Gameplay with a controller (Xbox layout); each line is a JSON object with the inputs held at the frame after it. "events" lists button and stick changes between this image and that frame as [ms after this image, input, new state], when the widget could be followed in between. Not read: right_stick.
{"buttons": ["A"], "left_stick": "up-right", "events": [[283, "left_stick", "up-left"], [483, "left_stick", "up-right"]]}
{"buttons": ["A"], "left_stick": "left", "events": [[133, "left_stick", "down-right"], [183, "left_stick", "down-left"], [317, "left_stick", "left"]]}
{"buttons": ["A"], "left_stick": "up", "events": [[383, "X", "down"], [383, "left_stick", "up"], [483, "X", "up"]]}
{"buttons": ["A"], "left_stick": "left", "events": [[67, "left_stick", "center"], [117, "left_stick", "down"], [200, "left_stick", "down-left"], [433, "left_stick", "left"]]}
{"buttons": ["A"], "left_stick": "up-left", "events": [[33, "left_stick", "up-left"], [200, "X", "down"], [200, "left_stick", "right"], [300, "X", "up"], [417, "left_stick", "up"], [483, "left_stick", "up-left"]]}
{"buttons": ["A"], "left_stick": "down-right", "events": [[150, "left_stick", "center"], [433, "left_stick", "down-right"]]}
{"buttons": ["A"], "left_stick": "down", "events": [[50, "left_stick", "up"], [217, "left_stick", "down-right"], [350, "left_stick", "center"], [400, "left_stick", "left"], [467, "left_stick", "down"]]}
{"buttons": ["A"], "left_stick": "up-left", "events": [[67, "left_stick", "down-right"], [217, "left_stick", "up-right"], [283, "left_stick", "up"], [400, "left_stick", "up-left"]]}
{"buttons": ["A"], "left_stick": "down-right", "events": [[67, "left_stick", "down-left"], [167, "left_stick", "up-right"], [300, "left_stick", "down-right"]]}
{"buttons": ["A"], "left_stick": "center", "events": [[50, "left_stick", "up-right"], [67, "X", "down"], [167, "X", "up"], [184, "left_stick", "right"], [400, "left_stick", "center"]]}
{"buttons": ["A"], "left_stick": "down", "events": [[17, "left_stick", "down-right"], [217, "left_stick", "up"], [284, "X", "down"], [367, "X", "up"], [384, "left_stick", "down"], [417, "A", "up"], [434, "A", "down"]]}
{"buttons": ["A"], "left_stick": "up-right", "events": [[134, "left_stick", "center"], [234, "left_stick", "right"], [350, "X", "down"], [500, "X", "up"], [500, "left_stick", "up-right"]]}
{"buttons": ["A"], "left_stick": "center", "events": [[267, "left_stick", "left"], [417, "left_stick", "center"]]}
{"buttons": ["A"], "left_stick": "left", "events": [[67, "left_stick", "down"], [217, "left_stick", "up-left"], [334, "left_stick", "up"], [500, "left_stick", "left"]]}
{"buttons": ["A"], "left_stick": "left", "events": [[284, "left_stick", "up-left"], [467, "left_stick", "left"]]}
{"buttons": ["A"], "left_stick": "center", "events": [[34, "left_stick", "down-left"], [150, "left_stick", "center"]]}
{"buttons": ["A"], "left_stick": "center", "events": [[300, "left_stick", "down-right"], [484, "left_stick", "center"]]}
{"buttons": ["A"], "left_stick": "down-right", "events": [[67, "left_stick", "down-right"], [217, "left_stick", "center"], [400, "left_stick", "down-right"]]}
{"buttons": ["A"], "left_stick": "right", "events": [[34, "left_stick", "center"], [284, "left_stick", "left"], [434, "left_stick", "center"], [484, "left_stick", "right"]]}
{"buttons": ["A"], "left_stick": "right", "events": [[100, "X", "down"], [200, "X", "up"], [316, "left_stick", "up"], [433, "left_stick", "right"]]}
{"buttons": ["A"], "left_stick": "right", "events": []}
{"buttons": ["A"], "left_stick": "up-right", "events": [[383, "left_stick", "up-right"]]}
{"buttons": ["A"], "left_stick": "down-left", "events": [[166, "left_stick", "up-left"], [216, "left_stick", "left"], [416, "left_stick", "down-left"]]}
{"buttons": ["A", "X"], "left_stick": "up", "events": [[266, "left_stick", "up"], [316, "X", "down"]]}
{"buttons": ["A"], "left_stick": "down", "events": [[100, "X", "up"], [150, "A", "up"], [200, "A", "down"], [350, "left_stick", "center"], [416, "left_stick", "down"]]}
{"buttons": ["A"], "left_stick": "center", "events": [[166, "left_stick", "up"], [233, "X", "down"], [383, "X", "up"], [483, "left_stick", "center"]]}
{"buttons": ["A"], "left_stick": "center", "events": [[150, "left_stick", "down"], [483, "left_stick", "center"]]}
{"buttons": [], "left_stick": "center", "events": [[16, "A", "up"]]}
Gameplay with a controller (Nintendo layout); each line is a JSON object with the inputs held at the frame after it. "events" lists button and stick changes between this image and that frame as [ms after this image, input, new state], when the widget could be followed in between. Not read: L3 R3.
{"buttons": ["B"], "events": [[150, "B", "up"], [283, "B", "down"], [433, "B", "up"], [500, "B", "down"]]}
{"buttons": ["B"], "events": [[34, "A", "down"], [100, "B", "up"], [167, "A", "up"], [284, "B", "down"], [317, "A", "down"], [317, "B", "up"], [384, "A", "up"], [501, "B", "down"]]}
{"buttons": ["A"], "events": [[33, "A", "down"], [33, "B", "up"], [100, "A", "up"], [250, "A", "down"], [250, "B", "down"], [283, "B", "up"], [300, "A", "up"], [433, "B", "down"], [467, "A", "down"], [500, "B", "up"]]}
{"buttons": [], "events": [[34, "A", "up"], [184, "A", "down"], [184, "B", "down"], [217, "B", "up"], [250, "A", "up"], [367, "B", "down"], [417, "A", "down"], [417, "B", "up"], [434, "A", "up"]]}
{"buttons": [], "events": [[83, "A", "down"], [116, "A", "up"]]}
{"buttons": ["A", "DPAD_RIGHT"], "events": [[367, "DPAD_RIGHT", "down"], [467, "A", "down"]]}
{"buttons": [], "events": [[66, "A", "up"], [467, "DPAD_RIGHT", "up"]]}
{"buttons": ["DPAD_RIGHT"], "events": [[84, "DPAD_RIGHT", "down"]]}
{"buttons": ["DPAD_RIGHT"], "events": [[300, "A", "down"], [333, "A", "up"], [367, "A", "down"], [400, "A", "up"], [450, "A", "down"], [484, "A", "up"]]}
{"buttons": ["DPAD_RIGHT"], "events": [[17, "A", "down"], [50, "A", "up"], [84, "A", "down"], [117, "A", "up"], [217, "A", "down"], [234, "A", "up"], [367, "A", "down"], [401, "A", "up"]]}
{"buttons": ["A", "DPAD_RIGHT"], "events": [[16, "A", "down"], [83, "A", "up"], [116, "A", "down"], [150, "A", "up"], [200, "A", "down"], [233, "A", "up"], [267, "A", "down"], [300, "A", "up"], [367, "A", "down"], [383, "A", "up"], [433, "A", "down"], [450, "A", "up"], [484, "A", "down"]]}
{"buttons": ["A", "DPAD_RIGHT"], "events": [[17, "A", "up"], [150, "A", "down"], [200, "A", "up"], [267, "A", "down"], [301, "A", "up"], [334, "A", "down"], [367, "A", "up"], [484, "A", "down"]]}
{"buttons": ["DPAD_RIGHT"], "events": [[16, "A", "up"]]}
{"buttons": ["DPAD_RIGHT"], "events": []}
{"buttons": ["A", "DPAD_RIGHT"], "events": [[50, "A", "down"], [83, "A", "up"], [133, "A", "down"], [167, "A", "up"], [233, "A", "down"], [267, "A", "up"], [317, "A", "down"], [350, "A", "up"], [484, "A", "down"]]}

▸ YOUR INSTRUCTIONS
For this exercise, the records above must be returned exactly.

▸ TASK ANSWER
Gameplay with a controller (Xbox layout); each line is a JSON object with the inputs held at the frame after it. "events" lists button and stick changes between this image and that frame as [ms after this image, input, new state], when the widget could be followed in between. Not read: right_stick.
{"buttons": ["A"], "left_stick": "up-right", "events": [[283, "left_stick", "up-left"], [483, "left_stick", "up-right"]]}
{"buttons": ["A"], "left_stick": "left", "events": [[133, "left_stick", "down-right"], [183, "left_stick", "down-left"], [317, "left_stick", "left"]]}
{"buttons": ["A"], "left_stick": "up", "events": [[383, "X", "down"], [383, "left_stick", "up"], [483, "X", "up"]]}
{"buttons": ["A"], "left_stick": "left", "events": [[67, "left_stick", "center"], [117, "left_stick", "down"], [200, "left_stick", "down-left"], [433, "left_stick", "left"]]}
{"buttons": ["A"], "left_stick": "up-left", "events": [[33, "left_stick", "up-left"], [200, "X", "down"], [200, "left_stick", "right"], [300, "X", "up"], [417, "left_stick", "up"], [483, "left_stick", "up-left"]]}
{"buttons": ["A"], "left_stick": "down-right", "events": [[150, "left_stick", "center"], [433, "left_stick", "down-right"]]}
{"buttons": ["A"], "left_stick": "down", "events": [[50, "left_stick", "up"], [217, "left_stick", "down-right"], [350, "left_stick", "center"], [400, "left_stick", "left"], [467, "left_stick", "down"]]}
{"buttons": ["A"], "left_stick": "up-left", "events": [[67, "left_stick", "down-right"], [217, "left_stick", "up-right"], [283, "left_stick", "up"], [400, "left_stick", "up-left"]]}
{"buttons": ["A"], "left_stick": "down-right", "events": [[67, "left_stick", "down-left"], [167, "left_stick", "up-right"], [300, "left_stick", "down-right"]]}
{"buttons": ["A"], "left_stick": "center", "events": [[50, "left_stick", "up-right"], [67, "X", "down"], [167, "X", "up"], [184, "left_stick", "right"], [400, "left_stick", "center"]]}
{"buttons": ["A"], "left_stick": "down", "events": [[17, "left_stick", "down-right"], [217, "left_stick", "up"], [284, "X", "down"], [367, "X", "up"], [384, "left_stick", "down"], [417, "A", "up"], [434, "A", "down"]]}
{"buttons": ["A"], "left_stick": "up-right", "events": [[134, "left_stick", "center"], [234, "left_stick", "right"], [350, "X", "down"], [500, "X", "up"], [500, "left_stick", "up-right"]]}
{"buttons": ["A"], "left_stick": "center", "events": [[267, "left_stick", "left"], [417, "left_stick", "center"]]}
{"buttons": ["A"], "left_stick": "left", "events": [[67, "left_stick", "down"], [217, "left_stick", "up-left"], [334, "left_stick", "up"], [500, "left_stick", "left"]]}
{"buttons": ["A"], "left_stick": "left", "events": [[284, "left_stick", "up-left"], [467, "left_stick", "left"]]}
{"buttons": ["A"], "left_stick": "center", "events": [[34, "left_stick", "down-left"], [150, "left_stick", "center"]]}
{"buttons": ["A"], "left_stick": "center", "events": [[300, "left_stick", "down-right"], [484, "left_stick", "center"]]}
{"buttons": ["A"], "left_stick": "down-right", "events": [[67, "left_stick", "down-right"], [217, "left_stick", "center"], [400, "left_stick", "down-right"]]}
{"buttons": ["A"], "left_stick": "right", "events": [[34, "left_stick", "center"], [284, "left_stick", "left"], [434, "left_stick", "center"], [484, "left_stick", "right"]]}
{"buttons": ["A"], "left_stick": "right", "events": [[100, "X", "down"], [200, "X", "up"], [316, "left_stick", "up"], [433, "left_stick", "right"]]}
{"buttons": ["A"], "left_stick": "right", "events": []}
{"buttons": ["A"], "left_stick": "up-right", "events": [[383, "left_stick", "up-right"]]}
{"buttons": ["A"], "left_stick": "down-left", "events": [[166, "left_stick", "up-left"], [216, "left_stick", "left"], [416, "left_stick", "down-left"]]}
{"buttons": ["A", "X"], "left_stick": "up", "events": [[266, "left_stick", "up"], [316, "X", "down"]]}
{"buttons": ["A"], "left_stick": "down", "events": [[100, "X", "up"], [150, "A", "up"], [200, "A", "down"], [350, "left_stick", "center"], [416, "left_stick", "down"]]}
{"buttons": ["A"], "left_stick": "center", "events": [[166, "left_stick", "up"], [233, "X", "down"], [383, "X", "up"], [483, "left_stick", "center"]]}
{"buttons": ["A"], "left_stick": "center", "events": [[150, "left_stick", "down"], [483, "left_stick", "center"]]}
{"buttons": [], "left_stick": "center", "events": [[16, "A", "up"]]}
Gameplay with a controller (Nintendo layout); each line is a JSON object with the inputs held at the frame after it. "events" lists button and stick changes between this image and that frame as [ms after this image, input, new state], when the widget could be followed in between. Not read: L3 R3.
{"buttons": ["B"], "events": [[150, "B", "up"], [283, "B", "down"], [433, "B", "up"], [500, "B", "down"]]}
{"buttons": ["B"], "events": [[34, "A", "down"], [100, "B", "up"], [167, "A", "up"], [284, "B", "down"], [317, "A", "down"], [317, "B", "up"], [384, "A", "up"], [501, "B", "down"]]}
{"buttons": ["A"], "events": [[33, "A", "down"], [33, "B", "up"], [100, "A", "up"], [250, "A", "down"], [250, "B", "down"], [283, "B", "up"], [300, "A", "up"], [433, "B", "down"], [467, "A", "down"], [500, "B", "up"]]}
{"buttons": [], "events": [[34, "A", "up"], [184, "A", "down"], [184, "B", "down"], [217, "B", "up"], [250, "A", "up"], [367, "B", "down"], [417, "A", "down"], [417, "B", "up"], [434, "A", "up"]]}
{"buttons": [], "events": [[83, "A", "down"], [116, "A", "up"]]}
{"buttons": ["A", "DPAD_RIGHT"], "events": [[367, "DPAD_RIGHT", "down"], [467, "A", "down"]]}
{"buttons": [], "events": [[66, "A", "up"], [467, "DPAD_RIGHT", "up"]]}
{"buttons": ["DPAD_RIGHT"], "events": [[84, "DPAD_RIGHT", "down"]]}
{"buttons": ["DPAD_RIGHT"], "events": [[300, "A", "down"], [333, "A", "up"], [367, "A", "down"], [400, "A", "up"], [450, "A", "down"], [484, "A", "up"]]}
{"buttons": ["DPAD_RIGHT"], "events": [[17, "A", "down"], [50, "A", "up"], [84, "A", "down"], [117, "A", "up"], [217, "A", "down"], [234, "A", "up"], [367, "A", "down"], [401, "A", "up"]]}
{"buttons": ["A", "DPAD_RIGHT"], "events": [[16, "A", "down"], [83, "A", "up"], [116, "A", "down"], [150, "A", "up"], [200, "A", "down"], [233, "A", "up"], [267, "A", "down"], [300, "A", "up"], [367, "A", "down"], [383, "A", "up"], [433, "A", "down"], [450, "A", "up"], [484, "A", "down"]]}
{"buttons": ["A", "DPAD_RIGHT"], "events": [[17, "A", "up"], [150, "A", "down"], [200, "A", "up"], [267, "A", "down"], [301, "A", "up"], [334, "A", "down"], [367, "A", "up"], [484, "A", "down"]]}
{"buttons": ["DPAD_RIGHT"], "events": [[16, "A", "up"]]}
{"buttons": ["DPAD_RIGHT"], "events": []}
{"buttons": ["A", "DPAD_RIGHT"], "events": [[50, "A", "down"], [83, "A", "up"], [133, "A", "down"], [167, "A", "up"], [233, "A", "down"], [267, "A", "up"], [317, "A", "down"], [350, "A", "up"], [484, "A", "down"]]}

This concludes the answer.